- [The problem] Return only the lines of the data below from the line with "19. MAI 2020" up to and including the line with "Түркия-Ирак бағытында жаңа", exactly as written, with the pictures omitted.

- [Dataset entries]
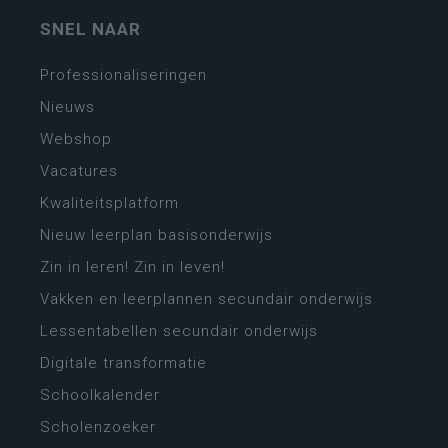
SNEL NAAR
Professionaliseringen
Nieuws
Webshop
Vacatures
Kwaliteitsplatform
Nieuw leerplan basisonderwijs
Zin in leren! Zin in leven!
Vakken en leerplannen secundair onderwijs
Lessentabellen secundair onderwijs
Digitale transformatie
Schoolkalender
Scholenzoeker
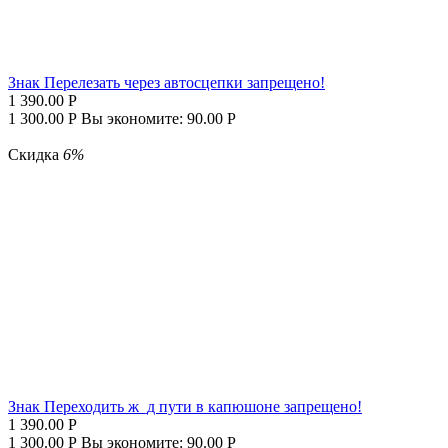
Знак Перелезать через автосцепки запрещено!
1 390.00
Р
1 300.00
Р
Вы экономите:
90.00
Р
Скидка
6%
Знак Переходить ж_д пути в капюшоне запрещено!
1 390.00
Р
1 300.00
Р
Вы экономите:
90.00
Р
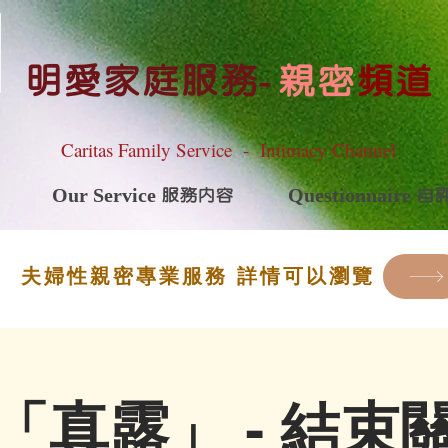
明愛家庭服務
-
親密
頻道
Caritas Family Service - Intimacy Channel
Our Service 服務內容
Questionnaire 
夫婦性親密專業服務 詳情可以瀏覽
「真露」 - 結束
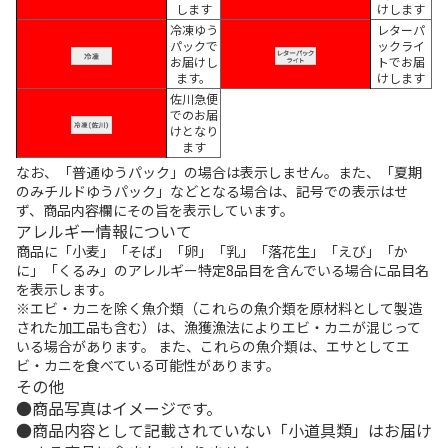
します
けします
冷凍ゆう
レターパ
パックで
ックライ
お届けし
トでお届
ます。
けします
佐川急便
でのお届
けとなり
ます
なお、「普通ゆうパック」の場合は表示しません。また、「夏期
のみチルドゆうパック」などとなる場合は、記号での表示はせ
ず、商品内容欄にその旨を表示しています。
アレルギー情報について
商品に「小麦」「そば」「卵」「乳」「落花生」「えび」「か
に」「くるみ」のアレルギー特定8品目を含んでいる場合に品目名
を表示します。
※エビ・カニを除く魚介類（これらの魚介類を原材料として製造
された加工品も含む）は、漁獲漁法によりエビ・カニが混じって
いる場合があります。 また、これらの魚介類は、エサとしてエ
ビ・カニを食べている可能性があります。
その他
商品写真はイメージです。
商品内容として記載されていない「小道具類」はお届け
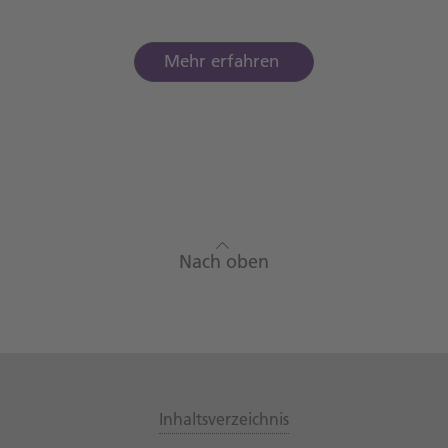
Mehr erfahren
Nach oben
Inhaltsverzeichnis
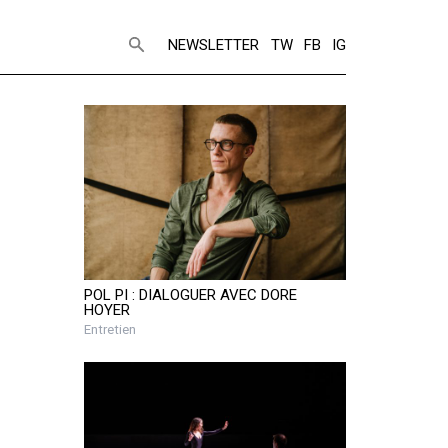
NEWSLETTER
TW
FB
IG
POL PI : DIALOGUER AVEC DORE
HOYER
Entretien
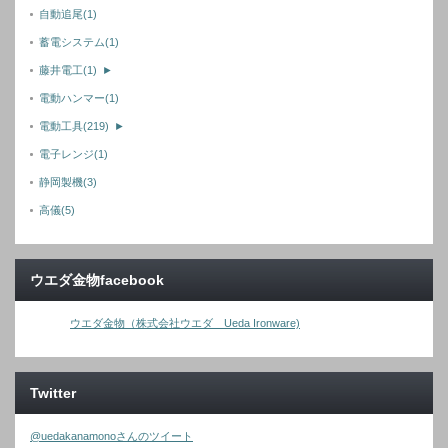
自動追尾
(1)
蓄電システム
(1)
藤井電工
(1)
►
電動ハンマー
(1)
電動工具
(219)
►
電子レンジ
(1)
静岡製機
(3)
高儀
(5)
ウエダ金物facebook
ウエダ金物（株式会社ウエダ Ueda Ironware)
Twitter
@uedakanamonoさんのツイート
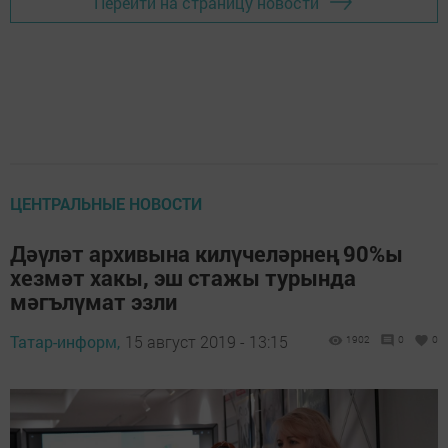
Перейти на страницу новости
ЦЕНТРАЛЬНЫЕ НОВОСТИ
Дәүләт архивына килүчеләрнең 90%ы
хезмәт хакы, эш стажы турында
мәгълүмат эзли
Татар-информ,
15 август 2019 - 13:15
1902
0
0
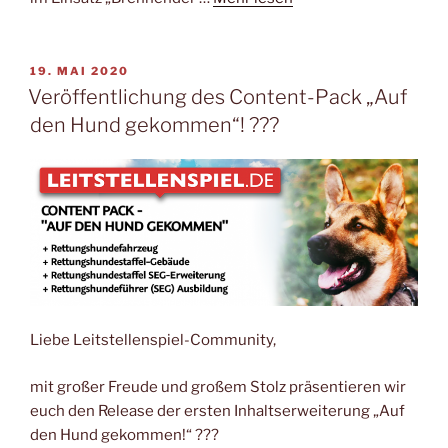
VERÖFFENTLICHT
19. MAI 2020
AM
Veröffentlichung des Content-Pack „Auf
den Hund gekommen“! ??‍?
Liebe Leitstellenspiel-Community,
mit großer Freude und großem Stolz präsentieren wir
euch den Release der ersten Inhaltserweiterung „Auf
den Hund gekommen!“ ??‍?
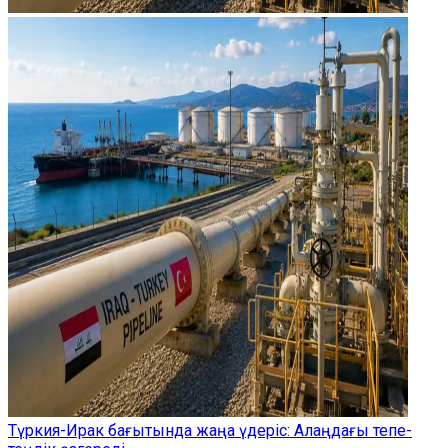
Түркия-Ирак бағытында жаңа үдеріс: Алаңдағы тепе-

==

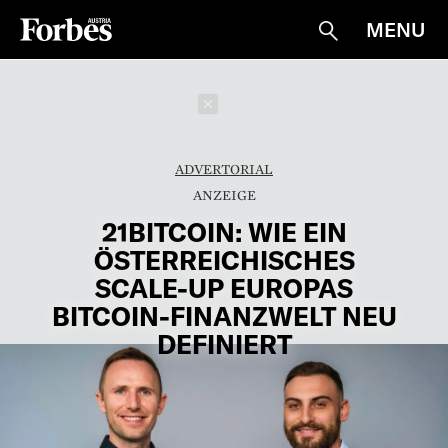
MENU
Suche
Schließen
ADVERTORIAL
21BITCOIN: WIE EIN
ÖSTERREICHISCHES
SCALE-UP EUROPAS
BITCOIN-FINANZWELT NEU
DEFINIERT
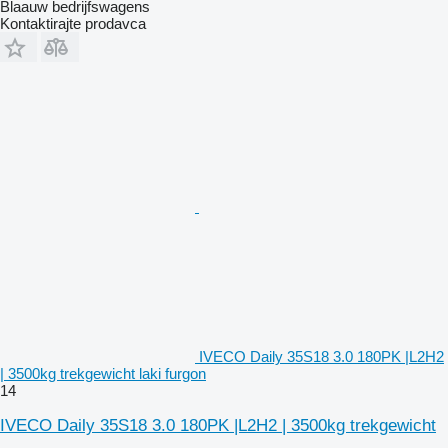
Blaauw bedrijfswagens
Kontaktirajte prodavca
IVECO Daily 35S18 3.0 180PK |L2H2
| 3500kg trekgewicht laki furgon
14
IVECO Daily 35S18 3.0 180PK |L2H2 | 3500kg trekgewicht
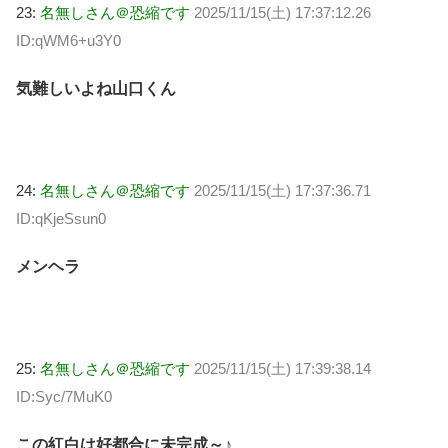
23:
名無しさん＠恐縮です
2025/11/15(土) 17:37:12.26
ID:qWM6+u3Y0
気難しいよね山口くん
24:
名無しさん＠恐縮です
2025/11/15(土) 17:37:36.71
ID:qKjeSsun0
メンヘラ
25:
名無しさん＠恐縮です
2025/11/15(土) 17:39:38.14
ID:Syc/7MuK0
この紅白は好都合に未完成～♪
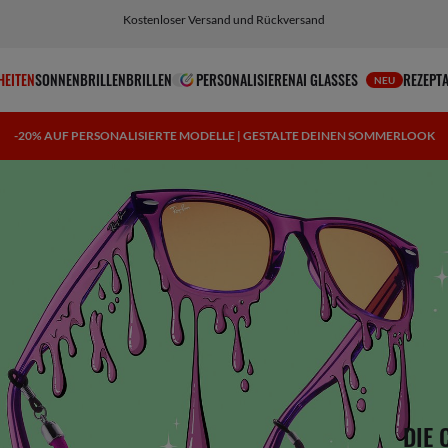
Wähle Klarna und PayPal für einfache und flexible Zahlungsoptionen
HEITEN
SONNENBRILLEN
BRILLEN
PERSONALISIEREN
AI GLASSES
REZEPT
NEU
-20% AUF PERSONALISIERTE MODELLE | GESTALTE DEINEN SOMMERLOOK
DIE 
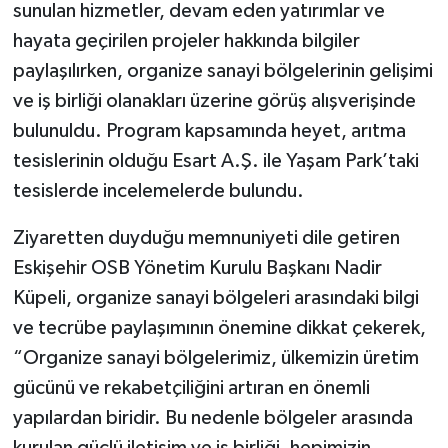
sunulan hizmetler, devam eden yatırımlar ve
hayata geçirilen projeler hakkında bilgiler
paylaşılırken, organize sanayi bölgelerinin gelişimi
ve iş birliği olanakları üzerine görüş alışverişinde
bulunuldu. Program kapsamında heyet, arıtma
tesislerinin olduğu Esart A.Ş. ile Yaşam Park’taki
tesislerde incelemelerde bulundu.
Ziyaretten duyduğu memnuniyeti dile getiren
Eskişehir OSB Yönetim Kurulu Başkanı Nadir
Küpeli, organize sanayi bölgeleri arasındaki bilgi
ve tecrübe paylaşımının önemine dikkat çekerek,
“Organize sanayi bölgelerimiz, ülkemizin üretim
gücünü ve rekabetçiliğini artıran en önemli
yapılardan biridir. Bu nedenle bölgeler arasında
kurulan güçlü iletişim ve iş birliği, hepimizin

- [Problem solution]
19. MAI 2020
AM
Veröffentlichung des Content-Pack „Auf
den Hund gekommen“! ??‍?
Liebe Leitstellenspiel-Community,
mit großer Freude und großem Stolz präsentieren wir
euch den Release der ersten Inhaltserweiterung „Auf
den Hund gekommen!“ ??‍?
Түркия-Ирак бағытында жаңа үдеріс: Алаңдағы тепе-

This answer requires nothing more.